> **THE TASK**
In duplicating the lines below, keep every word unchanged and drop the pictures.

________________

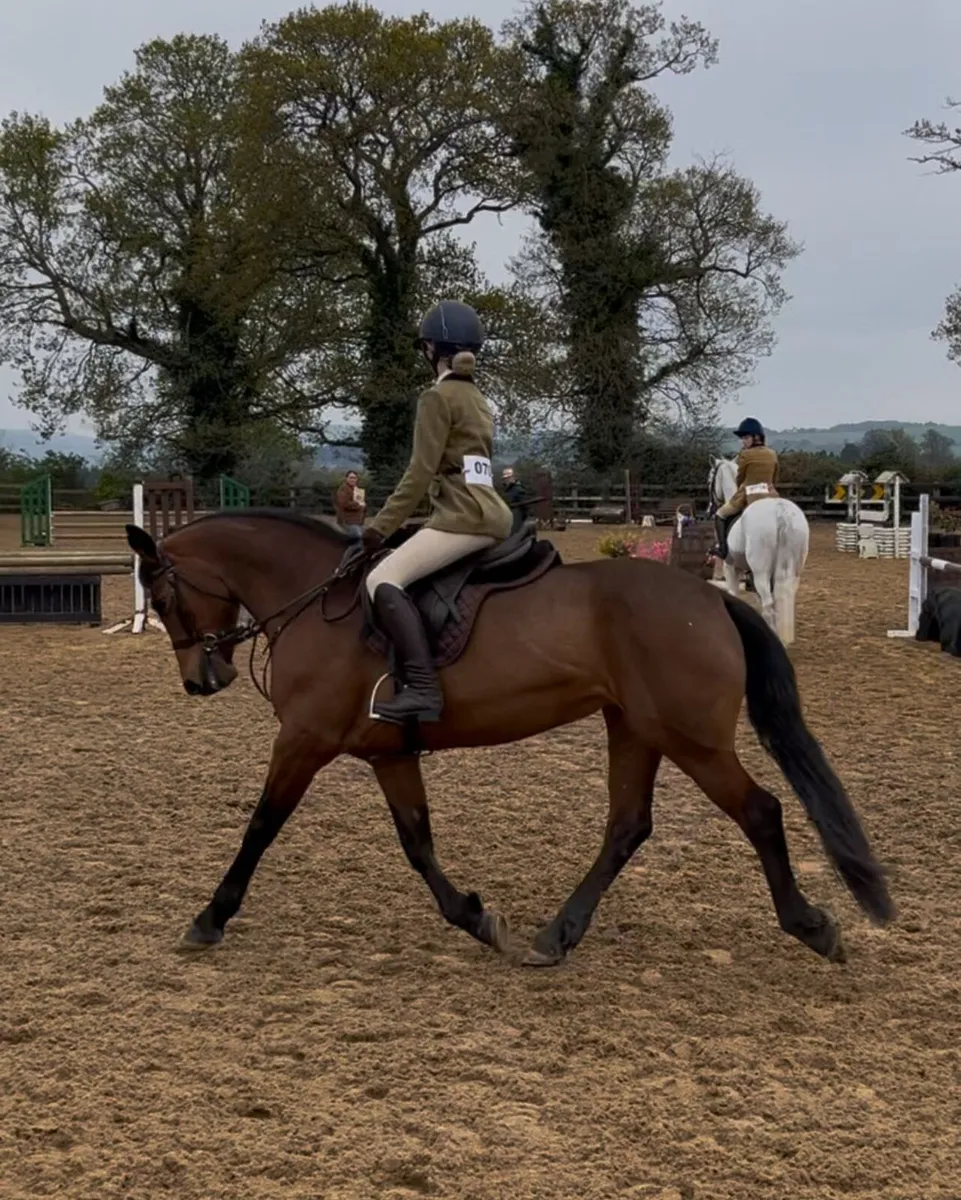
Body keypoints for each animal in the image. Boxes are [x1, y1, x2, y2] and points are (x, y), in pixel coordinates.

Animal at [125, 510, 892, 968]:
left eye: (161, 599)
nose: (201, 679)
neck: (317, 599)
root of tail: (709, 598)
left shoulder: (305, 740)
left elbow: (261, 825)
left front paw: (209, 917)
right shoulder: (386, 752)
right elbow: (417, 841)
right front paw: (472, 915)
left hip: (692, 739)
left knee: (759, 811)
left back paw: (809, 925)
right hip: (635, 728)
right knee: (627, 824)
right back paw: (556, 935)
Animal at [708, 457, 810, 645]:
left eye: (710, 477)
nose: (711, 508)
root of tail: (780, 512)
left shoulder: (730, 566)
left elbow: (734, 593)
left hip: (761, 572)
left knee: (769, 604)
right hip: (794, 571)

________________

> **RESPONSE AREA**
Body keypoints for each animal in the image. Boxes are [x1, y1, x2, y2] and points are (x, y), in pixel coordinates.

Animal at [125, 510, 892, 968]:
left eye: (161, 599)
nose: (201, 679)
neck: (317, 599)
root of tail: (709, 598)
left shoulder: (305, 740)
left elbow: (261, 825)
left front paw: (209, 917)
right shoulder: (386, 752)
right elbow: (417, 841)
right front paw: (472, 915)
left hip: (692, 739)
left knee: (759, 811)
left back paw: (809, 925)
right hip: (635, 728)
right knee: (627, 824)
right back paw: (556, 935)
Animal at [708, 457, 810, 645]:
left eye: (710, 477)
nose: (711, 508)
root of tail: (780, 512)
left shoulder: (730, 566)
left elbow: (734, 593)
left hip: (761, 572)
left knee: (769, 604)
right hip: (794, 571)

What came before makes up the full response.